Since our society first began talking openly about sex crimes against children, there have been many eager to attack the victims. Psychologist Sigmund Freud claimed children who cry rape are liars who secretly want to be raped by adults; but since children can't get that, they pretend.
Later, the evidence of rape became overwhelming, and psychologists had to admit reality. That didn't stop popular culture, however, from doing what psychologists were no longer willing to do.
Some parts of our culture continue to promote Freud's mistaken view. Others admit rape happens but insist children are asking for it, that they really want it. The novel Lolita does this and continues to be embraced as great literature. Less respected novels have done the same. Mystery writer Joseph Hanson considers himself "homosexual" and has said in many interviews that he uses his novels to dispel stereotypes about gays, such as the stereotype "that homosexuals are always on the prowl for young boys to seduce. In the real world, as homosexuals know, it is usually the young boys who do the seducing," and that is what Hanson depicts.
But the latest trend in attacking raped children is to portray them as evil predators. Edward Norton made his acting debut in the film Primal Fear, where he plays a teenager accused of murdering a clergyman. As the story progresses, we're told he was raped as a child and this caused him to develop a split personality. In the end, we're told this rape victim is an evil mastermind who faked the split personality and, at all times, relishes being an evil killer and laughs at anyone foolish enough to give him sympathy.

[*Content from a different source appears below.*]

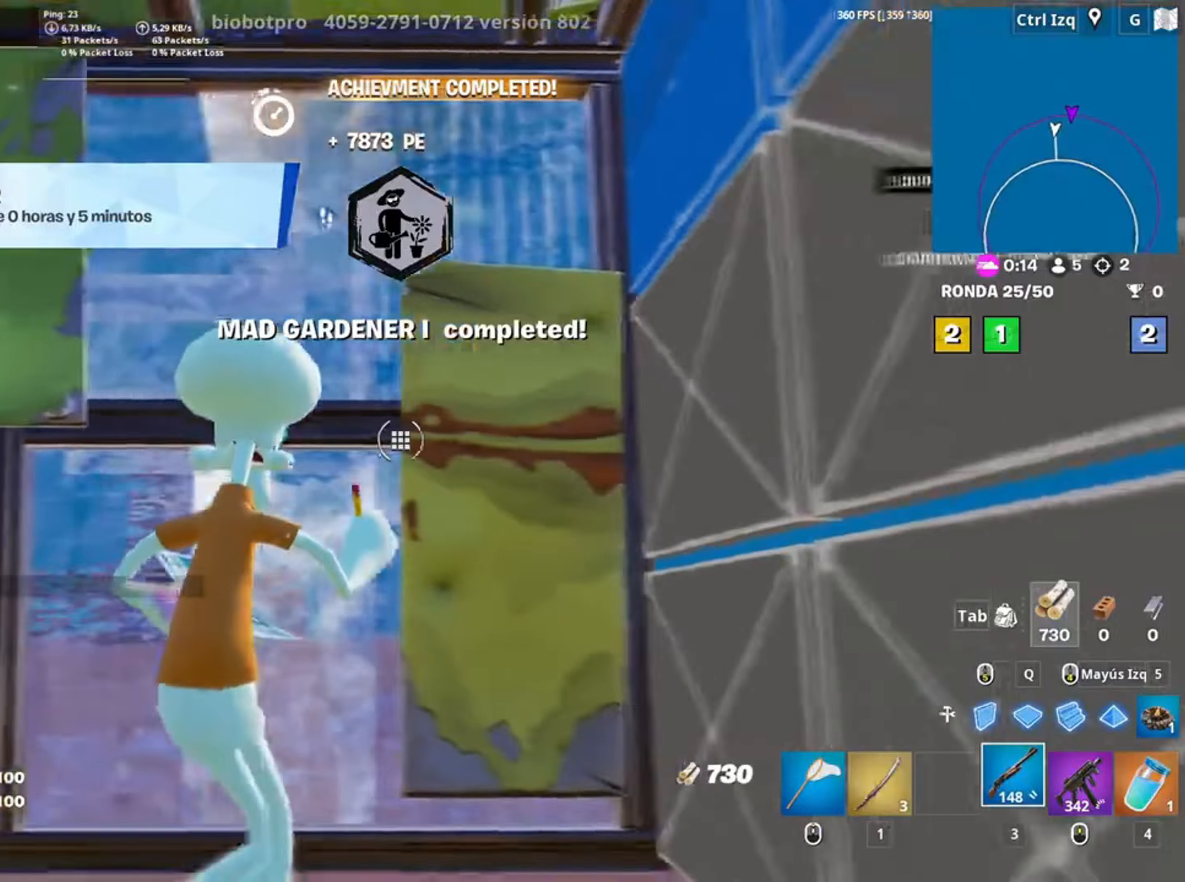
{"keys": ["a"], "mouse": [], "events": [[17, "d", "up"], [117, "a", "down"], [217, "s", "up"], [400, "3", "down"], [500, "3", "up"]]}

In Mystic River, Lehane's child victim, Dave, does not twirl a mustache and laugh at people for being kind to him. But he, too, is a dangerous predator. In this murder mystery, Dave grows up to be the main suspect in the murder of a young woman. The fact that he was once raped is supposed to persuade us he is dangerous. In the end, it turns out he didn't kill the young woman, but he did kill someone else. Because he was raped that one weekend, we are told, and only because he was raped, he grew up to be a pedophile, and that in turn led him to murder.
Saturday night, the urge was as strong as he'd ever felt it. The red-haired kid leaning against the light pole seemed to know this. He smiled around his cigarette at Dave, and Dave felt tugged toward the curb…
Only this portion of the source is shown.